Discussion in 'Handguns: General Discussion' started by bersaguy, Aug 21, 2021.
Other than that nothing else to report. Even the rear adjustable sight has held together and stood the test of time!
Used it extensively in the early 2000 with qualifying twice a year in the police department till I retired. I still carry it and I feel it is very reliable.
He isn’t doing much fishing anymore, I may just swap him for an EZ rack Shield for HD.
They remain as ugly as sin 35 years later, lol.
Love the Gen 3s and up. But the Gen 1 Glocks are becoming collector's items and some are going for unbelievable amounts. Who would have thought a Gen 1 G19 would go for close to $10,000.
While there is no way in heck I would pay that for any Glock.
The Gen1 19 isnt something that was widely available. A very small handful were imported and sold to a state agency.
Just means that they are not used a lot. Glocks that get shot a lot tend to loose frame rails.
I don’t expect it to crumble to dust within the next 10 years, but frankly, if it does, I’ll have gotten my money’s worth from it.
I'd expect the polymer to last quite some time—on the order of tens of thousands of years.
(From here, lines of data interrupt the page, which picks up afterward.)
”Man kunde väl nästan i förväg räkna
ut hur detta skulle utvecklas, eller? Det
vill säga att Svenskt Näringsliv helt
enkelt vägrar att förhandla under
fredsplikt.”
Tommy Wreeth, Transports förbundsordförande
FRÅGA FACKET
As far as a 'service life', at least a couple or three centuries.
My VP70Z is going strong.
Still ugly as sin though.
Makes me wonder why all these posts I see of people buying some steel frame whatever because they want the grandchildren's grandchildren's children to inherit it like they're even going to know who their ancestor was who bought it 200 years ago out of their 31 other ancestors. Besides, the likelihood is that the great grandkids will sell it to buy Martian Cocaine for a bachelor party.
If he is a really shrewd businessman, perhaps my great, great, great, great, great grandson can trade one in for an Orion slave-girl.
The frame is generally the least of all concerns when it comes to pistol longevity.